Mitochondria, the tiny power plants inside all plant and animal cells, play a critical role in the health and well-being of synapses, neuroscientists at MIT's Picower Center for Learning and Memory report in the Dec. 17 issue of the journal Cell.
Each living cell is a miniature breathing, eating, waste-expelling organism. Hundreds or thousands of little footprint-shaped mitochondria generate energy for cell functions from sugar and oxygen. They are particularly important in brain cells, where they perform additional jobs related to signaling and programmed cell death, but little is known about how their distribution and movement relates to the synaptic activity crucial for learning and memory, said Morgan Sheng, the Menicon Professor of Neuroscience at MIT and an investigator with the Howard Hughes Medical Institute.

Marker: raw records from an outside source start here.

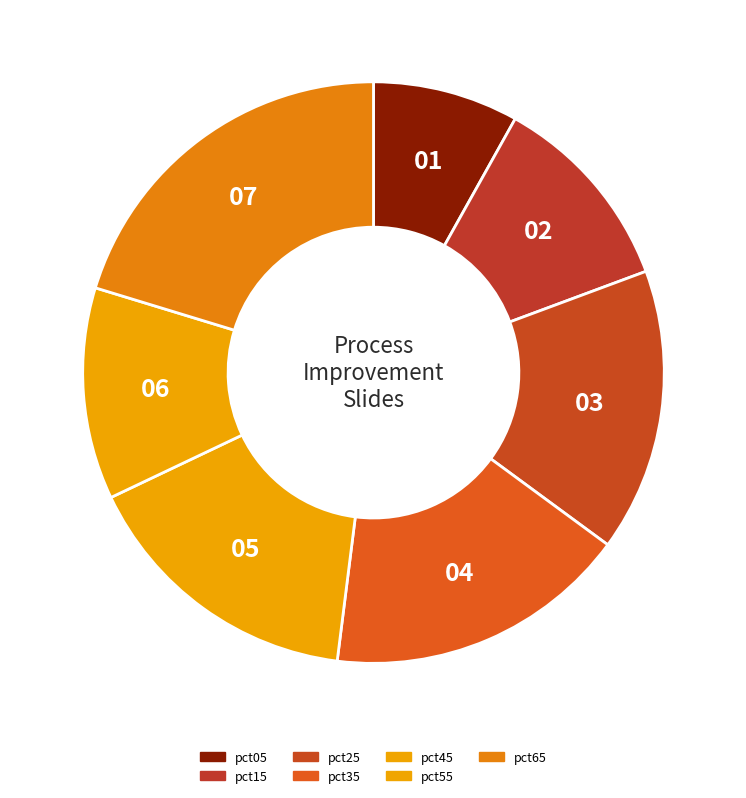

Is it true that pct45 is 16% of the pie?

True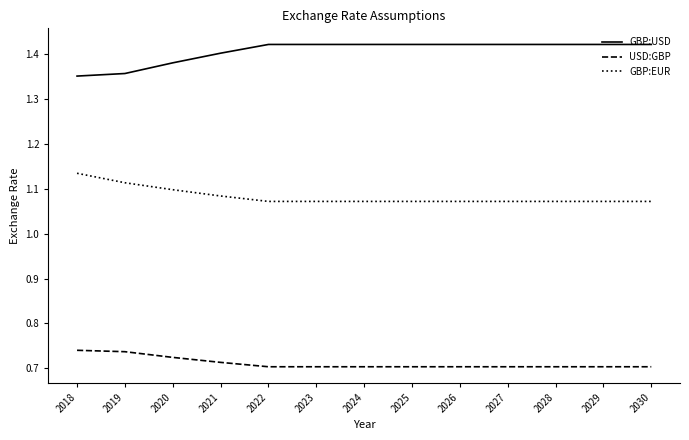

True or false: USD:GBP and GBP:EUR cross at least once.

False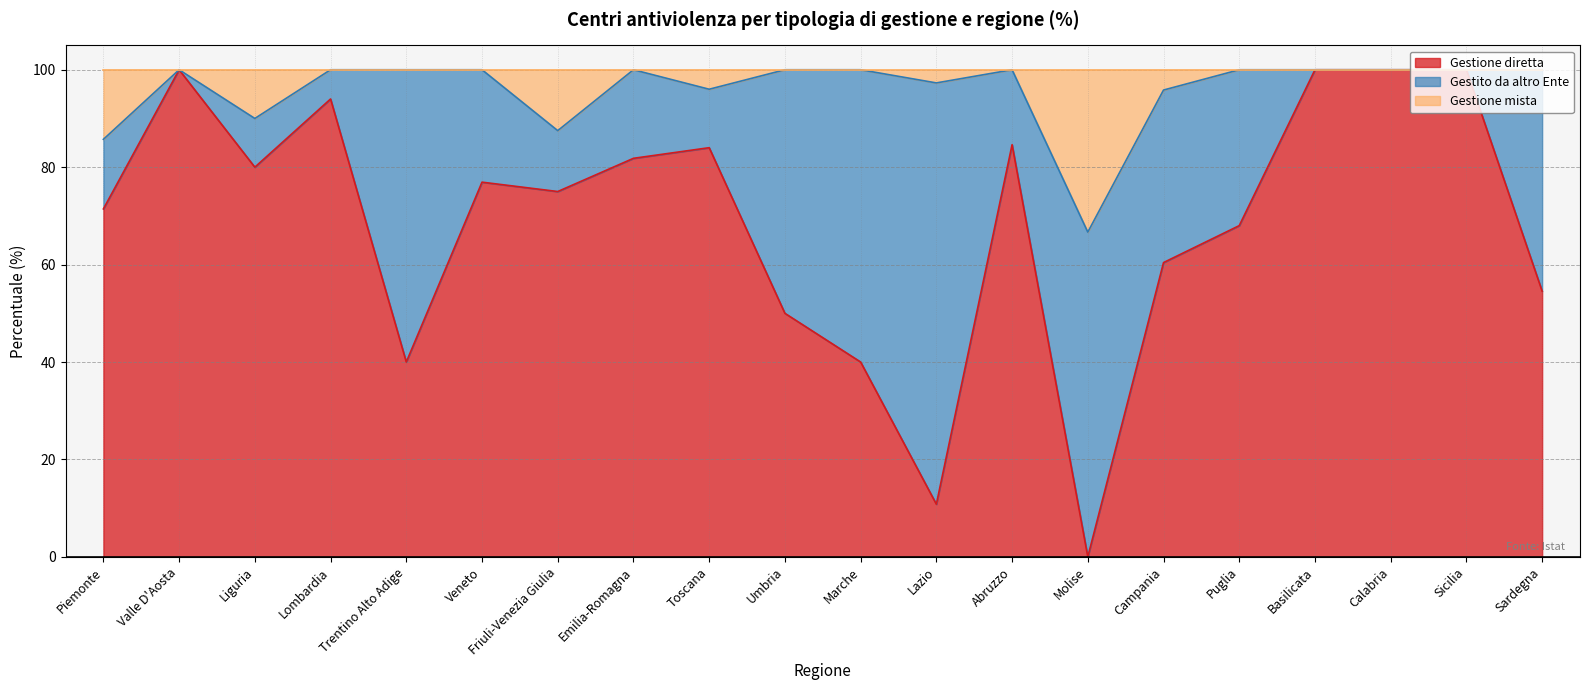

Is it true that Gestione diretta equals 32.2 at Calabria?

False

Compared with most cells, neurons are more elongated and complex. Neurons are divided into different sections: the long, thin axon and the branching, tree-like dendrites that receive signals from other neurons via the suction cup-shaped synapses. Synapses, tiny gaps separating neurons, consist of a presynaptic ending at the very tip of an axon that contains neurotransmitters, a postsynaptic ending that contains neurotransmitter receptor sites, and the space between the two endings. Both presynaptic and postsynaptic endings require the energy generated by mitochondria.
Critical functions, such as synapses' transmission of information and ability to change rapidly in response to stimuli, are managed by distant cellular compartments that can become isolated from their nearest mitochondria. Sheng and postdoctoral fellow Zheng Li explored whether having the power source far away, like a too-distant room heater, would affect synaptic function.
The researchers looked at mitochrondria in living hippocampal neurons. The hippocampus, a seahorse-shaped brain region in the temporal lobe, is known to play a critical role in memory.
When synapses were stimulated, the researchers found, mitochrondria in the dendrites changed from being long and thin to more aggregated, collecting in globules near the enlarged dendritic spines, as if the mitochondria were reporting for duty at the active part of the neuron.
"Our studies reveal that mitochrondria dynamically redistribute into dendritic protrusions in response to synaptic excitation … The dendritic distribution of mitochondria appears to be an essential and limiting factor for synaptic density and plasticity," the authors wrote. If mitochondria don't migrate into the distant reaches of the dendrites--where most synapses are present--the synapses become less numerous and lose some of their ability to respond to external input. Enhancing mitochondria with the nutrient creatine also promoted synaptic density, the study showed.
These findings on mitochondrial function correlate with the fact that neurodegenerative diseases such as Alzheimer's and Parkinson's are associated with abnormal mitochondria. The synapse loss characteristic of these diseases may stem in part from mitochondrial dysfunction, the authors write.
In addition to Li and Sheng, authors include Picower Center researchers Yasunori Hayashi, assistant professor of brain and cognitive sciences, and postdoctoral associate Ken-Ichi Okamoto.
This work is funded by the Howard Hughes Medical Institute.